» **EXERCISE OBJECTIVE**
Please copy out every line of the entries below, swapping "Camping" for "Garten" and leaving everything else unchanged.

» **EXERCISE MATERIALS**
= = = = =
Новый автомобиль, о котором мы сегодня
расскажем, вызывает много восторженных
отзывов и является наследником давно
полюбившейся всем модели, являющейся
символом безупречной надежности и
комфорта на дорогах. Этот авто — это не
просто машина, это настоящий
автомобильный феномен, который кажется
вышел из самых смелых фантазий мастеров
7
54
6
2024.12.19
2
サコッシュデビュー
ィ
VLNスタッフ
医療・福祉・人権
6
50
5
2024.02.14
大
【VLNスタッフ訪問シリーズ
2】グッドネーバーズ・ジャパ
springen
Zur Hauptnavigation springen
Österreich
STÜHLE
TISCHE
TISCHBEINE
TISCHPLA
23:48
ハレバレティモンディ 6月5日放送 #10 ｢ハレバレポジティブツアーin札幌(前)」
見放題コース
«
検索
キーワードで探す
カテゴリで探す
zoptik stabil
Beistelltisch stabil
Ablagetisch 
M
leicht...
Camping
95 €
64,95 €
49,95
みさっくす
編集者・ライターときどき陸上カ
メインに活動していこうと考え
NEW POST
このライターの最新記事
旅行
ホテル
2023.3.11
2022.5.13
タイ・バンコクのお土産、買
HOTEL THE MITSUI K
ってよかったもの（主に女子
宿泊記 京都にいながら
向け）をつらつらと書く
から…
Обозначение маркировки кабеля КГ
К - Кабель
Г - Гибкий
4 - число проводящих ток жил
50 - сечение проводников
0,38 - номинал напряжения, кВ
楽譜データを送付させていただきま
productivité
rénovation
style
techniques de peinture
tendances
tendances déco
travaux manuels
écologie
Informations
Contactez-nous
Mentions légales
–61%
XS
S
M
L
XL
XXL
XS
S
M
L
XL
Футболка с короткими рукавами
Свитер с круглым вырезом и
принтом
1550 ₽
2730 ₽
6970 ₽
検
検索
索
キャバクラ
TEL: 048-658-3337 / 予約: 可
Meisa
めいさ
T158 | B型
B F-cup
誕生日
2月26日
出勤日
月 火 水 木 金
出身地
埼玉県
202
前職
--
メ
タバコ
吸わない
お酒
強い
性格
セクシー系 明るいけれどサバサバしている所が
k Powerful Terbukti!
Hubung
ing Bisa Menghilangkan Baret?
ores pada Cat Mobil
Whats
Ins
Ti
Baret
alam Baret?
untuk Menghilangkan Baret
= = = = =
» **YOUR RESPONSE**
Новый автомобиль, о котором мы сегодня
расскажем, вызывает много восторженных
отзывов и является наследником давно
полюбившейся всем модели, являющейся
символом безупречной надежности и
комфорта на дорогах. Этот авто — это не
просто машина, это настоящий
автомобильный феномен, который кажется
вышел из самых смелых фантазий мастеров
7
54
6
2024.12.19
2
サコッシュデビュー
ィ
VLNスタッフ
医療・福祉・人権
6
50
5
2024.02.14
大
【VLNスタッフ訪問シリーズ
2】グッドネーバーズ・ジャパ
springen
Zur Hauptnavigation springen
Österreich
STÜHLE
TISCHE
TISCHBEINE
TISCHPLA
23:48
ハレバレティモンディ 6月5日放送 #10 ｢ハレバレポジティブツアーin札幌(前)」
見放題コース
«
検索
キーワードで探す
カテゴリで探す
zoptik stabil
Beistelltisch stabil
Ablagetisch 
M
leicht...
Garten
95 €
64,95 €
49,95
みさっくす
編集者・ライターときどき陸上カ
メインに活動していこうと考え
NEW POST
このライターの最新記事
旅行
ホテル
2023.3.11
2022.5.13
タイ・バンコクのお土産、買
HOTEL THE MITSUI K
ってよかったもの（主に女子
宿泊記 京都にいながら
向け）をつらつらと書く
から…
Обозначение маркировки кабеля КГ
К - Кабель
Г - Гибкий
4 - число проводящих ток жил
50 - сечение проводников
0,38 - номинал напряжения, кВ
楽譜データを送付させていただきま
productivité
rénovation
style
techniques de peinture
tendances
tendances déco
travaux manuels
écologie
Informations
Contactez-nous
Mentions légales
–61%
XS
S
M
L
XL
XXL
XS
S
M
L
XL
Футболка с короткими рукавами
Свитер с круглым вырезом и
принтом
1550 ₽
2730 ₽
6970 ₽
検
検索
索
キャバクラ
TEL: 048-658-3337 / 予約: 可
Meisa
めいさ
T158 | B型
B F-cup
誕生日
2月26日
出勤日
月 火 水 木 金
出身地
埼玉県
202
前職
--
メ
タバコ
吸わない
お酒
強い
性格
セクシー系 明るいけれどサバサバしている所が
k Powerful Terbukti!
Hubung
ing Bisa Menghilangkan Baret?
ores pada Cat Mobil
Whats
Ins
Ti
Baret
alam Baret?
untuk Menghilangkan Baret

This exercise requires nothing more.